What you should do
The job is to find each line in the entries holding the string "readonly" and copy that line.

Data section
==================================================

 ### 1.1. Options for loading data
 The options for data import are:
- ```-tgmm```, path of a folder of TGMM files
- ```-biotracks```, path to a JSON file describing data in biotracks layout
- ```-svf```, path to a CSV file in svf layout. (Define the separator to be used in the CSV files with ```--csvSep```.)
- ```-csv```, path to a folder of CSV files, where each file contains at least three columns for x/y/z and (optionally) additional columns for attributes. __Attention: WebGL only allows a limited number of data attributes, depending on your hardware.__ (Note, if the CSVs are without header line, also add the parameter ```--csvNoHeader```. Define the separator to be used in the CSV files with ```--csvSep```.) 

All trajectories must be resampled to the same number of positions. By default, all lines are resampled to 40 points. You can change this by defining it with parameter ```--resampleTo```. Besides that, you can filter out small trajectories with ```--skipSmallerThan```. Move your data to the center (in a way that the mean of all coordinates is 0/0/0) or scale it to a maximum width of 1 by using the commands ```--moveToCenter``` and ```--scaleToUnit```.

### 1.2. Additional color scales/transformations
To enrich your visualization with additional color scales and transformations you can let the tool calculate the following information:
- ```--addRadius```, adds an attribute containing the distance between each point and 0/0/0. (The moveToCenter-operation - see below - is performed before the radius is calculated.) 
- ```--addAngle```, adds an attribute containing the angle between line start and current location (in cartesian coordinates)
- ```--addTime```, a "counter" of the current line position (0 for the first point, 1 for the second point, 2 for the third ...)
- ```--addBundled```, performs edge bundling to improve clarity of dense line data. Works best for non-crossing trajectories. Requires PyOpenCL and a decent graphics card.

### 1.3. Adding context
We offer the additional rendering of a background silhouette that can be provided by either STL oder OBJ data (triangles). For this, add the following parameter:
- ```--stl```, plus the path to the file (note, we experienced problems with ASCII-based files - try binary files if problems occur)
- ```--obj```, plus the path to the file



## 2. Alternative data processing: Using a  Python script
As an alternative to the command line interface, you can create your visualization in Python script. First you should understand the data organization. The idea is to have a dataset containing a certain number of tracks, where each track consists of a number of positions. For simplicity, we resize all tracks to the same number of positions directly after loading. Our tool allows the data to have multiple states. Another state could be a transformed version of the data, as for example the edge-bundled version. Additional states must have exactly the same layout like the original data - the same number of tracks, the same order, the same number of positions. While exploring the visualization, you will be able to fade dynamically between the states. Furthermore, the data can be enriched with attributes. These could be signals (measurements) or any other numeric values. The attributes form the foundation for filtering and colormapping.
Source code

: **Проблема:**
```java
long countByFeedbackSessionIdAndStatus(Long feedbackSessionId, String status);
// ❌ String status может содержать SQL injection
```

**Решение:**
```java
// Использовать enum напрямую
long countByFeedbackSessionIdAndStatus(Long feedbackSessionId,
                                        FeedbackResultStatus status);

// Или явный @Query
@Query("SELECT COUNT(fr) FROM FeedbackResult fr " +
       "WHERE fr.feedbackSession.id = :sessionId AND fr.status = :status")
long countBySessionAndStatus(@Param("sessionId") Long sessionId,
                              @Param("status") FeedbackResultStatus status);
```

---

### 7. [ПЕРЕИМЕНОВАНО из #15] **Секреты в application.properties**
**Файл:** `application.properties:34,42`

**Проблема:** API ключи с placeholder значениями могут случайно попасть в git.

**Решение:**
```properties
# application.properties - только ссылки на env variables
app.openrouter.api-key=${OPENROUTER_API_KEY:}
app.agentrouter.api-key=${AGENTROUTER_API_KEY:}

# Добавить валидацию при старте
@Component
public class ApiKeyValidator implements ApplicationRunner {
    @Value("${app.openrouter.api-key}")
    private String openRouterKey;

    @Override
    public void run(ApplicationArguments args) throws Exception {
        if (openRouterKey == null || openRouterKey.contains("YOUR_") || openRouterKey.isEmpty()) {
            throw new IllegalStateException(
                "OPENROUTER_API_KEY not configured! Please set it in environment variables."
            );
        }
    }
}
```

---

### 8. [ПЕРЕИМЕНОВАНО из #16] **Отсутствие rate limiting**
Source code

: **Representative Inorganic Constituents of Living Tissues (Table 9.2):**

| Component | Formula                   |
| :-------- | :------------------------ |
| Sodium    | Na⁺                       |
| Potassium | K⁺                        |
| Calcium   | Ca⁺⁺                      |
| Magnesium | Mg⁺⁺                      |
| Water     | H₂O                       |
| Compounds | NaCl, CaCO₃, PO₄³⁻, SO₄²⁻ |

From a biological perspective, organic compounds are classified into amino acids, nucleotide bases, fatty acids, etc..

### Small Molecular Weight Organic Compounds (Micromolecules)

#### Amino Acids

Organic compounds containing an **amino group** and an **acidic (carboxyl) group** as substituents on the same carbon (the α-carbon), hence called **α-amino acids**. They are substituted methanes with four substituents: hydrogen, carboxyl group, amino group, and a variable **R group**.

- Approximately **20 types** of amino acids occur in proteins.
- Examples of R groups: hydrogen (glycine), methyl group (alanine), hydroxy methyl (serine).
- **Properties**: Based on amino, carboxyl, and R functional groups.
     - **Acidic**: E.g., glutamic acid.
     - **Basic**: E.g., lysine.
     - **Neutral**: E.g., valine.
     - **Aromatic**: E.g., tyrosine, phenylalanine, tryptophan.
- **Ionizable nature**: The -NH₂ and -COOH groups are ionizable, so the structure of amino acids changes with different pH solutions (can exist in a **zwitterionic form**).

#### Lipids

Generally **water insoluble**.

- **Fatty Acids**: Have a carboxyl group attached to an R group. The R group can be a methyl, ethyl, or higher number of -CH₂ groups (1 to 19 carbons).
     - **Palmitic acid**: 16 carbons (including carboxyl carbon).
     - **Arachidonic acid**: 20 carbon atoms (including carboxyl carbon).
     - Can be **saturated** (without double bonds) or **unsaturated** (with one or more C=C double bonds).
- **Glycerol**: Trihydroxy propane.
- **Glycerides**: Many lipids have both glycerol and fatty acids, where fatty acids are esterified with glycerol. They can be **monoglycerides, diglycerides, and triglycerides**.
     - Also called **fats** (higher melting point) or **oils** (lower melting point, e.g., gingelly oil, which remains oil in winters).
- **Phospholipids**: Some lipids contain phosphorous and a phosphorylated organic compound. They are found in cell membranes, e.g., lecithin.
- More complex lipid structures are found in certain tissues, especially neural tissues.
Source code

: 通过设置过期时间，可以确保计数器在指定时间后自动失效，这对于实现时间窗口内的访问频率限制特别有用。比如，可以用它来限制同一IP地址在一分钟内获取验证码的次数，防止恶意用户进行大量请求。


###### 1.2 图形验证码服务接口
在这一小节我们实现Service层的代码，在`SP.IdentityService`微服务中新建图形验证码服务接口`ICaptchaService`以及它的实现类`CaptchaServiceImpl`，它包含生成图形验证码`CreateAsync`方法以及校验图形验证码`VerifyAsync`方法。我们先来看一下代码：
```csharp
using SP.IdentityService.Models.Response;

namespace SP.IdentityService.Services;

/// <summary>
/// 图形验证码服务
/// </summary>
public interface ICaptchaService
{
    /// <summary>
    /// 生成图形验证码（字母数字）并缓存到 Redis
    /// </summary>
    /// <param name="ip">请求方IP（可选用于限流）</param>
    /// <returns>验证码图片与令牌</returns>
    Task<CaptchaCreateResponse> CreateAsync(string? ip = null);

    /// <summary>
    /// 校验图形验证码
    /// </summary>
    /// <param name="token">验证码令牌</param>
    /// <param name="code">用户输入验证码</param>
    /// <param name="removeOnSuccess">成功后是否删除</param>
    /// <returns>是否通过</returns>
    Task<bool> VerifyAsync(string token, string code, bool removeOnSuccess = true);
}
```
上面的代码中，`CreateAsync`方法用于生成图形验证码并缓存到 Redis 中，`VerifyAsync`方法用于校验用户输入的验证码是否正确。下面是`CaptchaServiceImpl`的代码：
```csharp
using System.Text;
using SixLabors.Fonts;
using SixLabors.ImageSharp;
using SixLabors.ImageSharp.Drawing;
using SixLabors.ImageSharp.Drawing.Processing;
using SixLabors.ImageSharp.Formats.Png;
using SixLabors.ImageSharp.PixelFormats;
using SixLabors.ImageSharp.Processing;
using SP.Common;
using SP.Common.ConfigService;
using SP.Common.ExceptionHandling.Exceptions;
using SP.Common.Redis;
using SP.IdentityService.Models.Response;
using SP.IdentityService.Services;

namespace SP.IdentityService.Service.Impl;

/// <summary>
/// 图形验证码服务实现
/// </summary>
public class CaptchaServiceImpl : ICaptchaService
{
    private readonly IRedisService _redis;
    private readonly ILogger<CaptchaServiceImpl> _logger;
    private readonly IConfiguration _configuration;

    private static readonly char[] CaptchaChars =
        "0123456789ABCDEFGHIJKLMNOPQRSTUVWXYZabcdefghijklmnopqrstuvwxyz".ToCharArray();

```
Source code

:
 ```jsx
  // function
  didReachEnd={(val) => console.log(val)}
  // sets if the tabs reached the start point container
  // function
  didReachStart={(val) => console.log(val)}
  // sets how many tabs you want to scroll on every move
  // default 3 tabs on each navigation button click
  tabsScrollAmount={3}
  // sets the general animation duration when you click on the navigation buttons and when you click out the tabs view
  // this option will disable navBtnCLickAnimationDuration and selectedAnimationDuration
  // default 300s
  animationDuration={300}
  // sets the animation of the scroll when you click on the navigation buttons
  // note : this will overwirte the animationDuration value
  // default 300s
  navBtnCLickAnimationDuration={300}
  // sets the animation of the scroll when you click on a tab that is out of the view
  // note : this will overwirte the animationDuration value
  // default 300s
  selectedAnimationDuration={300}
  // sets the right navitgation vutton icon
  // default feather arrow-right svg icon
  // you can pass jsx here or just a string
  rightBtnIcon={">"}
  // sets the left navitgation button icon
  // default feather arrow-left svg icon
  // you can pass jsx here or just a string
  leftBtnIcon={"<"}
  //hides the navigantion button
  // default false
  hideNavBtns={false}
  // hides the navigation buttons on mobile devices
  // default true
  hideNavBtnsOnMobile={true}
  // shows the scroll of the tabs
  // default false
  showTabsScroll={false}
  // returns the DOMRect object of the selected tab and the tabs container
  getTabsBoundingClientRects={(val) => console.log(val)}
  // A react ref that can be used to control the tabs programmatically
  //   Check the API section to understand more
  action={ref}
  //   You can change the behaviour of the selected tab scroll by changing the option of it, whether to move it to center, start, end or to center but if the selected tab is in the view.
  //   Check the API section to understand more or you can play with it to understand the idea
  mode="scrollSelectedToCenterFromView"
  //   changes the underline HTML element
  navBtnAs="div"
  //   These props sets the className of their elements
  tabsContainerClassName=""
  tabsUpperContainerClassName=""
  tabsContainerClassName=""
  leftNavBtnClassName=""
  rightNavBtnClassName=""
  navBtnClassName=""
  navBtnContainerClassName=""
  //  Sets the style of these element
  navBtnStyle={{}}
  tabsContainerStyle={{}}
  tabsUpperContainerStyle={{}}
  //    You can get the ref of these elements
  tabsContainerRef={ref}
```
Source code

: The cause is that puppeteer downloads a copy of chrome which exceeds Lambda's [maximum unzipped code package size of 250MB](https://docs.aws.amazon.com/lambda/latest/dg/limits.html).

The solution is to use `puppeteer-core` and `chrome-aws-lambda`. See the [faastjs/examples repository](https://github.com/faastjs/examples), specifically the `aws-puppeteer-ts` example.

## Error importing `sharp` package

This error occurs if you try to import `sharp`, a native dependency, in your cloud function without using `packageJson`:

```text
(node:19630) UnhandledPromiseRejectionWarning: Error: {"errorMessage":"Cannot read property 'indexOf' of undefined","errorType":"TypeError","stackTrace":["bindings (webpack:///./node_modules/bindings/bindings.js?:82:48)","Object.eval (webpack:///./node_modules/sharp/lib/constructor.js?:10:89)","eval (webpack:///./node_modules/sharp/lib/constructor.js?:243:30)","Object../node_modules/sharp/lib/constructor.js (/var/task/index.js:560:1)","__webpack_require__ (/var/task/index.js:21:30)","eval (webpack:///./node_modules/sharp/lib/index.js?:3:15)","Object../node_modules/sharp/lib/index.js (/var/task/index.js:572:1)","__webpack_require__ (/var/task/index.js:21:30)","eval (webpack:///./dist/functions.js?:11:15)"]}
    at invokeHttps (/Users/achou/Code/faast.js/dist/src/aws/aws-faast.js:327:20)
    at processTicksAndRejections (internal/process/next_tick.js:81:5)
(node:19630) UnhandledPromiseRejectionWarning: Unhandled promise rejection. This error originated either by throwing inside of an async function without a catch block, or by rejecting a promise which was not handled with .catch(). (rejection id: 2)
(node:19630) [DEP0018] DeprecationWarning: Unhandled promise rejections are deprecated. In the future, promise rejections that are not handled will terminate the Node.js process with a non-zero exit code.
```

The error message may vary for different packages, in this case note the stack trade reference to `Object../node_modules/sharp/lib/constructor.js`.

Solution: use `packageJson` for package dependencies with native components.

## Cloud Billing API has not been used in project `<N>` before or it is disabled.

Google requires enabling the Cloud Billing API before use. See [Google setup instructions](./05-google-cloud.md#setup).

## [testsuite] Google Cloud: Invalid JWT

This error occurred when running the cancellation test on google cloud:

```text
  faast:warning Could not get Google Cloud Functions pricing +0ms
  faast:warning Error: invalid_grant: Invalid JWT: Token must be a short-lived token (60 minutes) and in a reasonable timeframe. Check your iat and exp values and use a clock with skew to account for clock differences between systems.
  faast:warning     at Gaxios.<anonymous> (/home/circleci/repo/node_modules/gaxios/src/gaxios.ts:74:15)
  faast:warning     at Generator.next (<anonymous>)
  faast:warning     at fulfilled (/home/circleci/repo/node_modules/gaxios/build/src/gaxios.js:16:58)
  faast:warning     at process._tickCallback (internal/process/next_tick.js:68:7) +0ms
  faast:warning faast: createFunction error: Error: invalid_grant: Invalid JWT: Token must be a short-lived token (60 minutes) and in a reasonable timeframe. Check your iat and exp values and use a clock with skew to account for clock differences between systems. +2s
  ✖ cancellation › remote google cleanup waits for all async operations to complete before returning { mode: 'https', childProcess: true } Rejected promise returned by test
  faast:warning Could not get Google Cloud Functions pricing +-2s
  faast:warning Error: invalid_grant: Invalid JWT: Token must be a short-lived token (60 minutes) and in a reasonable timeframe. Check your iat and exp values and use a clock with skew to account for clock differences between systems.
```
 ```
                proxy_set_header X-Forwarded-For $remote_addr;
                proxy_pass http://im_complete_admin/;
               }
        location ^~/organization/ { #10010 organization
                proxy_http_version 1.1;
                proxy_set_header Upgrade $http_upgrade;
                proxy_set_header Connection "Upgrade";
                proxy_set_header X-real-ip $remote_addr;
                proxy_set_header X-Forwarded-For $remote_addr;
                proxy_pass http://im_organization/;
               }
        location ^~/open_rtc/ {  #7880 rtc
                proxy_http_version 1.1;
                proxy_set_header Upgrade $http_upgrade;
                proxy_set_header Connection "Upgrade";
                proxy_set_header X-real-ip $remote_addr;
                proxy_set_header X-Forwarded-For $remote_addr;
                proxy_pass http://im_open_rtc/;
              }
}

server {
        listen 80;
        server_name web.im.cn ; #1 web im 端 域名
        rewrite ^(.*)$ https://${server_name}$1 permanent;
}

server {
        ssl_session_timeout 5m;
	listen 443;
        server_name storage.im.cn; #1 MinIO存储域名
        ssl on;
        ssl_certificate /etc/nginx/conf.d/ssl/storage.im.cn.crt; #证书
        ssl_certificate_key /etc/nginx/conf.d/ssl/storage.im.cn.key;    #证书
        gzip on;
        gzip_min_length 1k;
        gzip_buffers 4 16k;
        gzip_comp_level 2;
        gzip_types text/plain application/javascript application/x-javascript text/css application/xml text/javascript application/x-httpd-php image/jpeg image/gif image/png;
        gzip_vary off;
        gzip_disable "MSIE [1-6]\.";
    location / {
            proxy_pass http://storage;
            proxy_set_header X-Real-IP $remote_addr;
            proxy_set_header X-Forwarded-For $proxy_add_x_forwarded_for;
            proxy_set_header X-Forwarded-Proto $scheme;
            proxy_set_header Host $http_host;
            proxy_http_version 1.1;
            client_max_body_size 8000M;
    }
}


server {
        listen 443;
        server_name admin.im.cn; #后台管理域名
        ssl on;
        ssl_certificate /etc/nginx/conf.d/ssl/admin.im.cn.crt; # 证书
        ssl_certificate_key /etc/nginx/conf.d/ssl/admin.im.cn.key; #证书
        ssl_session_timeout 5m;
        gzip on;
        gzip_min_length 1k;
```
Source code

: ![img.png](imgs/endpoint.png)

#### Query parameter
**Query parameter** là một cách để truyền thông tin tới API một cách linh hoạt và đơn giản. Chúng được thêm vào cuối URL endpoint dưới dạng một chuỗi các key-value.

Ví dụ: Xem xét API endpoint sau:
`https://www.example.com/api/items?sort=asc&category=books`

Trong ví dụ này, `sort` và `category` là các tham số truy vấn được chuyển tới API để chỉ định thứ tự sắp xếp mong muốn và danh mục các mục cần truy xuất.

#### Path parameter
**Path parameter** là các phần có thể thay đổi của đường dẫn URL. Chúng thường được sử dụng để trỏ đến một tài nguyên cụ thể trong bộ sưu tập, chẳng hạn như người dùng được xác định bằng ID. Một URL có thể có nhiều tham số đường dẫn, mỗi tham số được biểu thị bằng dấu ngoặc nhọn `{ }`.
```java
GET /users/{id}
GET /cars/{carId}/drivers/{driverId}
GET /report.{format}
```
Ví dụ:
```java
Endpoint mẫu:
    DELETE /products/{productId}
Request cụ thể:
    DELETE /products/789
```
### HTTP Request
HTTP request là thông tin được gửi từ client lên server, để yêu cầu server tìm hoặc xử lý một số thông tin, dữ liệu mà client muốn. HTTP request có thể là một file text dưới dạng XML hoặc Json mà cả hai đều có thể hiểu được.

==================================================

Answer to the exercise
    private readonly IRedisService _redis;
    private readonly ILogger<CaptchaServiceImpl> _logger;
    private readonly IConfiguration _configuration;
    private static readonly char[] CaptchaChars =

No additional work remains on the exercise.